╔══

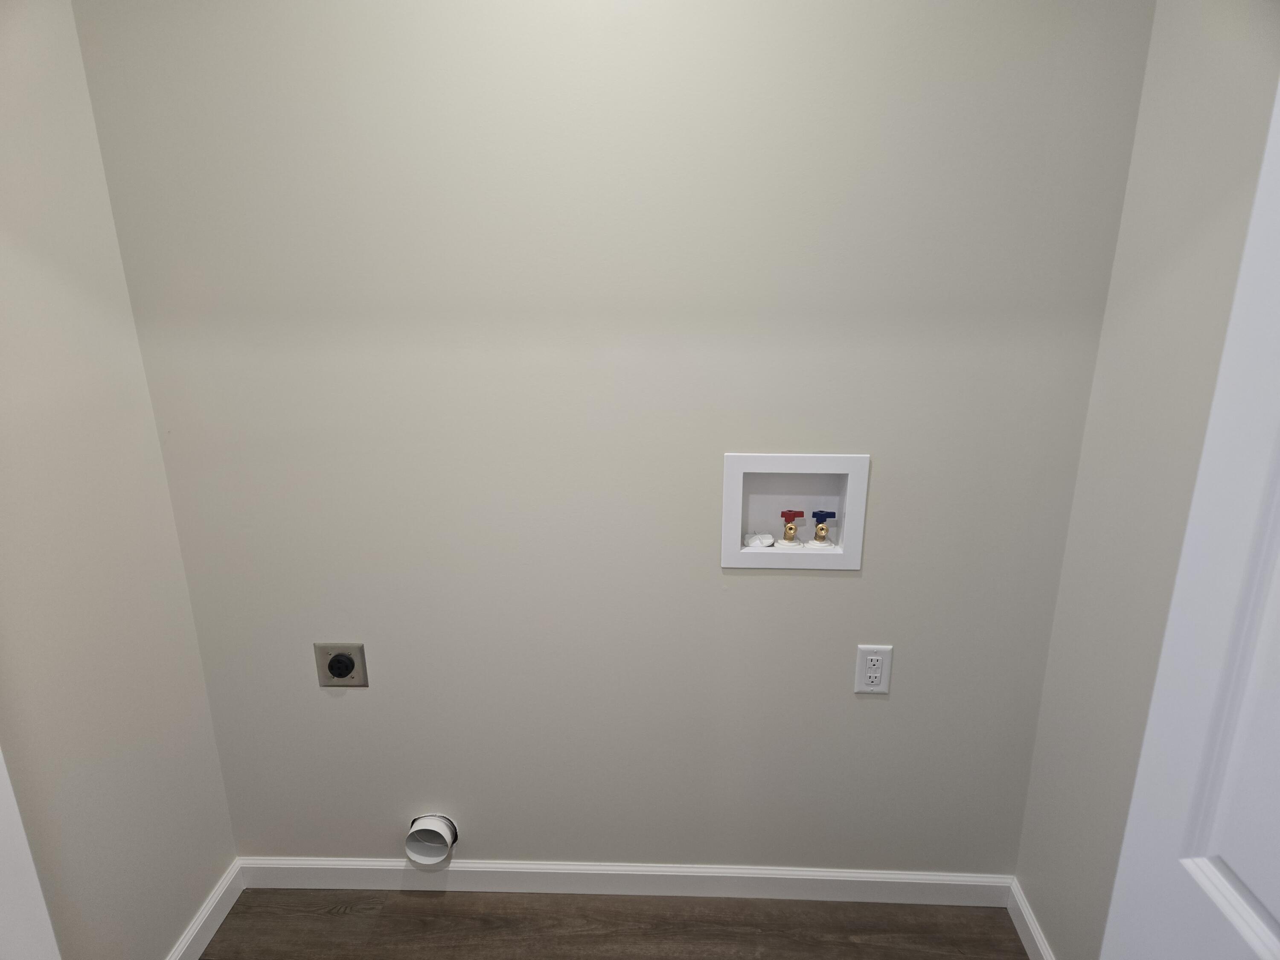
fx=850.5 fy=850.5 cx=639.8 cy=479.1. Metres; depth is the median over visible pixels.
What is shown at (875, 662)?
electrical outlet
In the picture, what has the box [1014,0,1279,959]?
right wall
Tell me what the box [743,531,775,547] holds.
drain cap
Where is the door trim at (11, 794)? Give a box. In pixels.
[0,748,61,959]
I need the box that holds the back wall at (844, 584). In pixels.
[67,0,1157,882]
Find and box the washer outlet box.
[719,452,869,570]
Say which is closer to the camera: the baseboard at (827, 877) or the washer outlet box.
the washer outlet box
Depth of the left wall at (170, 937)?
1.56 m
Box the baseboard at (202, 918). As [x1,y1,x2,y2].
[165,858,245,959]
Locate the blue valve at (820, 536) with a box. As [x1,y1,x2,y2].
[809,509,836,544]
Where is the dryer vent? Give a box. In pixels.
[404,813,458,866]
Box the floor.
[199,889,1028,959]
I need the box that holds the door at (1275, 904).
[1102,72,1279,956]
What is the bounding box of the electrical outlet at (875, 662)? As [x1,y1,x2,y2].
[854,644,893,693]
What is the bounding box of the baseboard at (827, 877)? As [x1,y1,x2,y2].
[235,857,1013,905]
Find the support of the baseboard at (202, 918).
attached to the left wall at (170, 937)
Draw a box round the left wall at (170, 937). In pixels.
[0,0,238,959]
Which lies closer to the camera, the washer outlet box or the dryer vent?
the washer outlet box
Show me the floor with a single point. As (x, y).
(356, 918)
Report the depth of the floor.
2.00 m
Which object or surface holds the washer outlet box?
in the back wall at (844, 584)
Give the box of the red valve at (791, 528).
[779,509,803,542]
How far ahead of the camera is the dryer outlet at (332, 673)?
1.90 m
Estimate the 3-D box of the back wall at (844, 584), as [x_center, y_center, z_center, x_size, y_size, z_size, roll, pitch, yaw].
[-0.068,-0.157,1.785,2.058,2.426,0.117,1,18,2]
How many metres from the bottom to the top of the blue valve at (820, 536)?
0.083 m
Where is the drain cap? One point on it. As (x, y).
(759, 539)
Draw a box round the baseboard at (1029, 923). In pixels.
[1006,877,1055,959]
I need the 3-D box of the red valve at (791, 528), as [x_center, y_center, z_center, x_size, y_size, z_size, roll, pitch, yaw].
[0.333,0.104,1.873,0.047,0.081,0.039,1,18,2]
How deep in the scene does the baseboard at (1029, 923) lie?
1.93 m
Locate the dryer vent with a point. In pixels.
(417, 827)
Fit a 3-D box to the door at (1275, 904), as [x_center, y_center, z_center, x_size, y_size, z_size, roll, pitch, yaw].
[0.575,0.406,0.535,0.165,2.097,0.823,1,18,2]
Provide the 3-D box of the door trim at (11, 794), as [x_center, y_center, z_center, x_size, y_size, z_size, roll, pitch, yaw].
[-0.984,0.259,0.963,0.177,2.199,0.529,1,18,2]
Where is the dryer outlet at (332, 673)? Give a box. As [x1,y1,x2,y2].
[312,642,368,686]

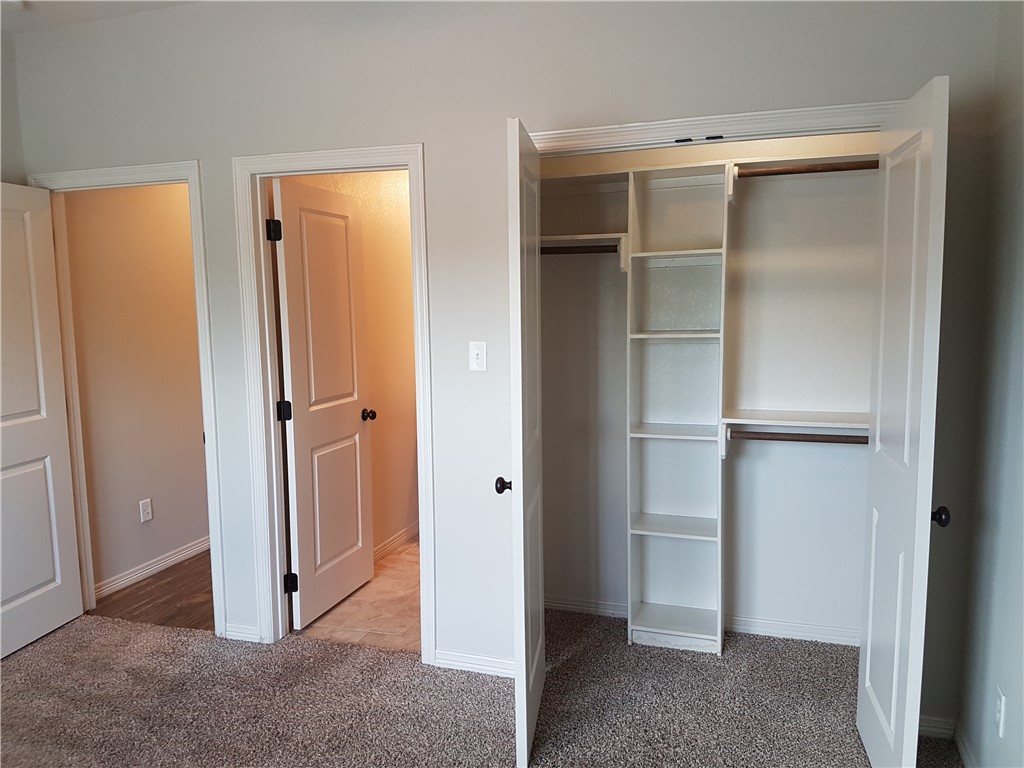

╚══

TASK BRIEF: With the images removed, give back every entry exactly as shown.

REPLY TO THE TASK:
fx=850.5 fy=850.5 cx=639.8 cy=479.1. Metres; depth is the median over visible pixels.
What is shown at (875, 662)?
electrical outlet
In the picture, what has the box [1014,0,1279,959]?
right wall
Tell me what the box [743,531,775,547] holds.
drain cap
Where is the door trim at (11, 794)? Give a box. In pixels.
[0,748,61,959]
I need the box that holds the back wall at (844, 584). In pixels.
[67,0,1157,882]
Find and box the washer outlet box.
[719,452,869,570]
Say which is closer to the camera: the baseboard at (827, 877) or the washer outlet box.
the washer outlet box
Depth of the left wall at (170, 937)?
1.56 m
Box the baseboard at (202, 918). As [x1,y1,x2,y2].
[165,858,245,959]
Locate the blue valve at (820, 536) with a box. As [x1,y1,x2,y2].
[809,509,836,544]
Where is the dryer vent? Give a box. In pixels.
[404,813,458,866]
Box the floor.
[199,889,1028,959]
I need the box that holds the door at (1275, 904).
[1102,72,1279,956]
What is the bounding box of the electrical outlet at (875, 662)? As [x1,y1,x2,y2].
[854,644,893,693]
What is the bounding box of the baseboard at (827, 877)? As [x1,y1,x2,y2].
[235,857,1013,905]
Find the support of the baseboard at (202, 918).
attached to the left wall at (170, 937)
Draw a box round the left wall at (170, 937). In pixels.
[0,0,238,959]
Which lies closer to the camera, the washer outlet box or the dryer vent?
the washer outlet box
Show me the floor with a single point. As (x, y).
(356, 918)
Report the depth of the floor.
2.00 m
Which object or surface holds the washer outlet box?
in the back wall at (844, 584)
Give the box of the red valve at (791, 528).
[779,509,803,542]
How far ahead of the camera is the dryer outlet at (332, 673)?
1.90 m
Estimate the 3-D box of the back wall at (844, 584), as [x_center, y_center, z_center, x_size, y_size, z_size, roll, pitch, yaw].
[-0.068,-0.157,1.785,2.058,2.426,0.117,1,18,2]
How many metres from the bottom to the top of the blue valve at (820, 536)?
0.083 m
Where is the drain cap? One point on it. As (x, y).
(759, 539)
Draw a box round the baseboard at (1029, 923). In pixels.
[1006,877,1055,959]
I need the 3-D box of the red valve at (791, 528), as [x_center, y_center, z_center, x_size, y_size, z_size, roll, pitch, yaw].
[0.333,0.104,1.873,0.047,0.081,0.039,1,18,2]
How deep in the scene does the baseboard at (1029, 923) lie?
1.93 m
Locate the dryer vent with a point. In pixels.
(417, 827)
Fit a 3-D box to the door at (1275, 904), as [x_center, y_center, z_center, x_size, y_size, z_size, roll, pitch, yaw].
[0.575,0.406,0.535,0.165,2.097,0.823,1,18,2]
Provide the 3-D box of the door trim at (11, 794), as [x_center, y_center, z_center, x_size, y_size, z_size, roll, pitch, yaw].
[-0.984,0.259,0.963,0.177,2.199,0.529,1,18,2]
Where is the dryer outlet at (332, 673)? Give a box. As [x1,y1,x2,y2].
[312,642,368,686]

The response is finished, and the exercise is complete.